After lunch, one of the guests needed to walk to the bus station to get her ticket for travel today. So, we walked across town, down the industrial area and then out of town. (where they put busses) It was quite a hike. Then we hailed a cab and had him take us to the ‘top of the mountain’. Another mountain I had not seen before with a new glorious view of the valley. (this is where we saw the clouds and rain on the horizon.) Fortunately it turned out to just be a sprinkle and we made it back to the hotel in about 20-25 minutes of straight down hill walking. The front cooled everything off and refreshed the air to a cool 60 degrees last night, but today it’s clear and warm again.
That’s about it for yesterday. After dinner I walked to the Jardin to find plenty of families with kids swinging 30” flaming sparklers running and laughing around the square. At some random pattern they would ring church bells. (which are still ringing today at some celebration pattern that escapes me.) today I hear them like you would hear your neighbors car alarm. Persistent and prolonged and then suddenly stopped. Last night they were very very Loud. (Not rung like in the movies, slow and deliberate so you can count the rings. Not, ‘for whom the bell tolls.’) These were ringing all over town. (remember there are churches everywhere) Plus I was in the Jardin sitting just in front of the largest church. They would just ring and ring and ring. You could see little men up in the towers ‘spinning’ the huge bells. You could actually feel the noise in your chest. That kind of ringing. Now do this at random intervals from about 7pm till about midnight.

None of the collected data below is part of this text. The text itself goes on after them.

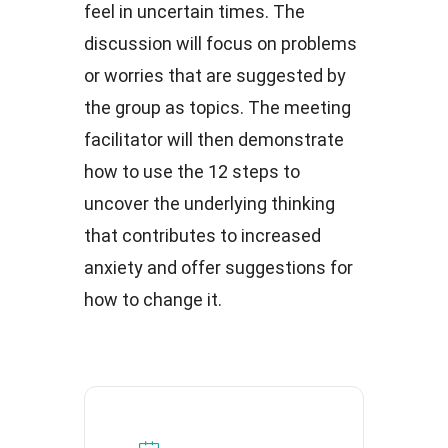
feel in uncertain times. The
discussion will focus on problems
or worries that are suggested by
the group as topics. The meeting
facilitator will then demonstrate
how to use the 12 steps to
uncover the underlying thinking
that contributes to increased
anxiety and offer suggestions for
how to change it.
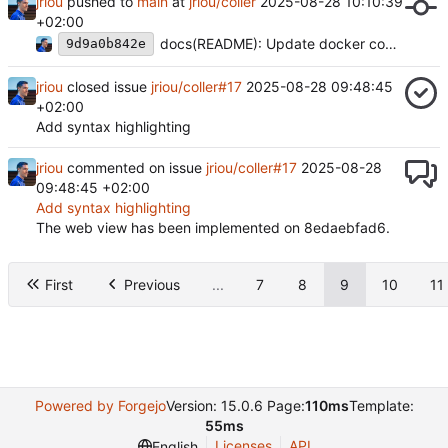
jriou
pushed to
main
at
jriou/coller
2025-08-28 10:10:39
+02:00
docs(README): Update docker command
9d9a0b842e
jriou
closed issue
jriou/coller#17
2025-08-28 09:48:45
+02:00
Add syntax highlighting
jriou
commented on issue
jriou/coller#17
2025-08-28
09:48:45 +02:00
Add syntax highlighting
The web view has been implemented on 8edaebfad6.
First
Previous
...
7
8
9
10
11
Powered by Forgejo
Version: 15.0.6 Page:
110ms
Template:
55ms
Licenses
API
English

Then have churches all around you participating. Get the picture? Now add the loudest fireworks in Mexico to the off beat times. (not firecrackers. not "pop, pop".) Explosions. (think: tremendous rumbling like canon fire from something huge and overwhelming) Not ‘rockets.’ Not something visual it’s something to hear. Something to celebrate. (akin to a thunderstorm, with thunder way off, then close, then on top of you. Totally random, very loud and impossible to ignore.)
I’m sorry to say I missed midnight mass again this year. I came back to the quiet of my room and dozed off just after midnight. Cant tell you how long the fireworks lasted but im sure it was many hours. I did hear them again this morning just after 7:30 when I got up. It’s quite an adventure!
Today at the Hotel there is some ‘big party’ followed by Christmas Lunch at 2pm. I’m told to expect: music, dancing and about 60 people. (instead of the usual 12 or so)
The bells are ringing again now. I can also hear the clip clop, clip clop, clip clop of the mounted police walking below my window. the horse on cobblestone is a music all it's own. Now other bells from a different church. Now others slower from a different direction. Each a different pitch, tone and coming from a separate direction. Now a far off tinkling bell sounds like someone in the kitchen ringing it by hand. Childrens laughter down the street and dogs barking off down the hill. It’s 12:32pm and the town is wide awake.
Have yourself a Merry Little Christmas time!